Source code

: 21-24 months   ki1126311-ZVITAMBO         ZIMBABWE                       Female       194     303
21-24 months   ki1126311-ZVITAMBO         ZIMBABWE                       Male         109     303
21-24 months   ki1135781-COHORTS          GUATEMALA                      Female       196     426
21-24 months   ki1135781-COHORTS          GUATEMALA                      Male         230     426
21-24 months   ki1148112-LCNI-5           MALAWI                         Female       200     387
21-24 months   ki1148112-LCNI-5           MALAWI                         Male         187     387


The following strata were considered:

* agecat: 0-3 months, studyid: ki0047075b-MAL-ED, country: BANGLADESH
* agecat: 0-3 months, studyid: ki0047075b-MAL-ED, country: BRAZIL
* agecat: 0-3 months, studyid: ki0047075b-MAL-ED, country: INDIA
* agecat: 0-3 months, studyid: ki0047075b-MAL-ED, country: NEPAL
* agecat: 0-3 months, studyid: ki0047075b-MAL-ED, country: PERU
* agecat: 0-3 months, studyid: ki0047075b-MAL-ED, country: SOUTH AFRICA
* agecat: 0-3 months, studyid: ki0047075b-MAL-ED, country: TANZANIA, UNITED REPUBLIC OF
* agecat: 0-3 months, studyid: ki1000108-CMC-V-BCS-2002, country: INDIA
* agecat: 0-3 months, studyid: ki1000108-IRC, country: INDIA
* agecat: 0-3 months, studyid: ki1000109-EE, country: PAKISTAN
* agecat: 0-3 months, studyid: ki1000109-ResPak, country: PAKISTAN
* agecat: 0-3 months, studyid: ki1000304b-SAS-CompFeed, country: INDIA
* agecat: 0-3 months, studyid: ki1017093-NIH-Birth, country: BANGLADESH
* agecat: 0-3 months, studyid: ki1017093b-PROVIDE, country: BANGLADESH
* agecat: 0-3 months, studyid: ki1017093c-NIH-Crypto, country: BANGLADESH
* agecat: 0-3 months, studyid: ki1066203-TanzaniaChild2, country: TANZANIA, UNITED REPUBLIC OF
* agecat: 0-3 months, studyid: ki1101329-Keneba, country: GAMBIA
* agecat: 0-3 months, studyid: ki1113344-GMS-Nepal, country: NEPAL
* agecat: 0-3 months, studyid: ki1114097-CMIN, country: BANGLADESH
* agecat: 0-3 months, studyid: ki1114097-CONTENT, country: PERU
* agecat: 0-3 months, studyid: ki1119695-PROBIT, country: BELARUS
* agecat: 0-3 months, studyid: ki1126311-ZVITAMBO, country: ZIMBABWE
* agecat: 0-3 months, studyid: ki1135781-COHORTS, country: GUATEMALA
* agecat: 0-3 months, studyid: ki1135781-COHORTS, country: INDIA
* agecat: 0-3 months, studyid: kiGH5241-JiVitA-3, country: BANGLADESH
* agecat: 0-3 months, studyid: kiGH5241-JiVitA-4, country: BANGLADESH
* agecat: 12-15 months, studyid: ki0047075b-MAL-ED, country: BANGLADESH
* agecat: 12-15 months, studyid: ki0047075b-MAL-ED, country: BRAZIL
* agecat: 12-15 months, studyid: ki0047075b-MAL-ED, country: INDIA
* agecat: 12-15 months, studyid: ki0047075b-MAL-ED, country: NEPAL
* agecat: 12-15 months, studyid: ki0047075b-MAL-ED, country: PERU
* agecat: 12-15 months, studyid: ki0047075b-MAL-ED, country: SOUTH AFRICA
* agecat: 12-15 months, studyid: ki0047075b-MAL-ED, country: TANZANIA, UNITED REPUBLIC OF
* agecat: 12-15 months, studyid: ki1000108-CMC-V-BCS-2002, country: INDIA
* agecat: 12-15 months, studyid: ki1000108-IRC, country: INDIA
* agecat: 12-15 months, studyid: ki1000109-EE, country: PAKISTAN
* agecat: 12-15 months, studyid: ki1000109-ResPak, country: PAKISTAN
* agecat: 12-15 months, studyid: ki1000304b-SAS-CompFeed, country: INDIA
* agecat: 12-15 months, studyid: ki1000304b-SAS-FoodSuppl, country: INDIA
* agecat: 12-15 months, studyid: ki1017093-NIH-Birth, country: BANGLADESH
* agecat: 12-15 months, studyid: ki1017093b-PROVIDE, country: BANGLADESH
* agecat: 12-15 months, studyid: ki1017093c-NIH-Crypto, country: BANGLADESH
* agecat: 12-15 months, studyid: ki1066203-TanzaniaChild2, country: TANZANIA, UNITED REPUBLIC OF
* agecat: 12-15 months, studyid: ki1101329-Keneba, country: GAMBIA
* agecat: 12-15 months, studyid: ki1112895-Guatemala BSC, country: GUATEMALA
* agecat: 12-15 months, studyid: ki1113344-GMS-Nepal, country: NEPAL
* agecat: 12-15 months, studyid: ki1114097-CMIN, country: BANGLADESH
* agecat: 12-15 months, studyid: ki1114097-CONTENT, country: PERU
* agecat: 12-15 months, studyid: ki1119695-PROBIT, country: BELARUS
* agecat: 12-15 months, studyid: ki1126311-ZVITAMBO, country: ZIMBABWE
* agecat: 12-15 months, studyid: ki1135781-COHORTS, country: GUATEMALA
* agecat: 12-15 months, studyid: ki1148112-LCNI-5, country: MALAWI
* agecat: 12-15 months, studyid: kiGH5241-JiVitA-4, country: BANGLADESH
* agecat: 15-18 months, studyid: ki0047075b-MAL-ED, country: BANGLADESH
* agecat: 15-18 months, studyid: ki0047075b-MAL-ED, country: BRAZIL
◇ ◇ ◇ ◇ ◇
*GOAL OF THE EXERCISE*.
The material above needs to be copied out in full, exactly as given.

*RESULT OF THIS TASK*.
Source code

: 21-24 months   ki1126311-ZVITAMBO         ZIMBABWE                       Female       194     303
21-24 months   ki1126311-ZVITAMBO         ZIMBABWE                       Male         109     303
21-24 months   ki1135781-COHORTS          GUATEMALA                      Female       196     426
21-24 months   ki1135781-COHORTS          GUATEMALA                      Male         230     426
21-24 months   ki1148112-LCNI-5           MALAWI                         Female       200     387
21-24 months   ki1148112-LCNI-5           MALAWI                         Male         187     387


The following strata were considered:

* agecat: 0-3 months, studyid: ki0047075b-MAL-ED, country: BANGLADESH
* agecat: 0-3 months, studyid: ki0047075b-MAL-ED, country: BRAZIL
* agecat: 0-3 months, studyid: ki0047075b-MAL-ED, country: INDIA
* agecat: 0-3 months, studyid: ki0047075b-MAL-ED, country: NEPAL
* agecat: 0-3 months, studyid: ki0047075b-MAL-ED, country: PERU
* agecat: 0-3 months, studyid: ki0047075b-MAL-ED, country: SOUTH AFRICA
* agecat: 0-3 months, studyid: ki0047075b-MAL-ED, country: TANZANIA, UNITED REPUBLIC OF
* agecat: 0-3 months, studyid: ki1000108-CMC-V-BCS-2002, country: INDIA
* agecat: 0-3 months, studyid: ki1000108-IRC, country: INDIA
* agecat: 0-3 months, studyid: ki1000109-EE, country: PAKISTAN
* agecat: 0-3 months, studyid: ki1000109-ResPak, country: PAKISTAN
* agecat: 0-3 months, studyid: ki1000304b-SAS-CompFeed, country: INDIA
* agecat: 0-3 months, studyid: ki1017093-NIH-Birth, country: BANGLADESH
* agecat: 0-3 months, studyid: ki1017093b-PROVIDE, country: BANGLADESH
* agecat: 0-3 months, studyid: ki1017093c-NIH-Crypto, country: BANGLADESH
* agecat: 0-3 months, studyid: ki1066203-TanzaniaChild2, country: TANZANIA, UNITED REPUBLIC OF
* agecat: 0-3 months, studyid: ki1101329-Keneba, country: GAMBIA
* agecat: 0-3 months, studyid: ki1113344-GMS-Nepal, country: NEPAL
* agecat: 0-3 months, studyid: ki1114097-CMIN, country: BANGLADESH
* agecat: 0-3 months, studyid: ki1114097-CONTENT, country: PERU
* agecat: 0-3 months, studyid: ki1119695-PROBIT, country: BELARUS
* agecat: 0-3 months, studyid: ki1126311-ZVITAMBO, country: ZIMBABWE
* agecat: 0-3 months, studyid: ki1135781-COHORTS, country: GUATEMALA
* agecat: 0-3 months, studyid: ki1135781-COHORTS, country: INDIA
* agecat: 0-3 months, studyid: kiGH5241-JiVitA-3, country: BANGLADESH
* agecat: 0-3 months, studyid: kiGH5241-JiVitA-4, country: BANGLADESH
* agecat: 12-15 months, studyid: ki0047075b-MAL-ED, country: BANGLADESH
* agecat: 12-15 months, studyid: ki0047075b-MAL-ED, country: BRAZIL
* agecat: 12-15 months, studyid: ki0047075b-MAL-ED, country: INDIA
* agecat: 12-15 months, studyid: ki0047075b-MAL-ED, country: NEPAL
* agecat: 12-15 months, studyid: ki0047075b-MAL-ED, country: PERU
* agecat: 12-15 months, studyid: ki0047075b-MAL-ED, country: SOUTH AFRICA
* agecat: 12-15 months, studyid: ki0047075b-MAL-ED, country: TANZANIA, UNITED REPUBLIC OF
* agecat: 12-15 months, studyid: ki1000108-CMC-V-BCS-2002, country: INDIA
* agecat: 12-15 months, studyid: ki1000108-IRC, country: INDIA
* agecat: 12-15 months, studyid: ki1000109-EE, country: PAKISTAN
* agecat: 12-15 months, studyid: ki1000109-ResPak, country: PAKISTAN
* agecat: 12-15 months, studyid: ki1000304b-SAS-CompFeed, country: INDIA
* agecat: 12-15 months, studyid: ki1000304b-SAS-FoodSuppl, country: INDIA
* agecat: 12-15 months, studyid: ki1017093-NIH-Birth, country: BANGLADESH
* agecat: 12-15 months, studyid: ki1017093b-PROVIDE, country: BANGLADESH
* agecat: 12-15 months, studyid: ki1017093c-NIH-Crypto, country: BANGLADESH
* agecat: 12-15 months, studyid: ki1066203-TanzaniaChild2, country: TANZANIA, UNITED REPUBLIC OF
* agecat: 12-15 months, studyid: ki1101329-Keneba, country: GAMBIA
* agecat: 12-15 months, studyid: ki1112895-Guatemala BSC, country: GUATEMALA
* agecat: 12-15 months, studyid: ki1113344-GMS-Nepal, country: NEPAL
* agecat: 12-15 months, studyid: ki1114097-CMIN, country: BANGLADESH
* agecat: 12-15 months, studyid: ki1114097-CONTENT, country: PERU
* agecat: 12-15 months, studyid: ki1119695-PROBIT, country: BELARUS
* agecat: 12-15 months, studyid: ki1126311-ZVITAMBO, country: ZIMBABWE
* agecat: 12-15 months, studyid: ki1135781-COHORTS, country: GUATEMALA
* agecat: 12-15 months, studyid: ki1148112-LCNI-5, country: MALAWI
* agecat: 12-15 months, studyid: kiGH5241-JiVitA-4, country: BANGLADESH
* agecat: 15-18 months, studyid: ki0047075b-MAL-ED, country: BANGLADESH
* agecat: 15-18 months, studyid: ki0047075b-MAL-ED, country: BRAZIL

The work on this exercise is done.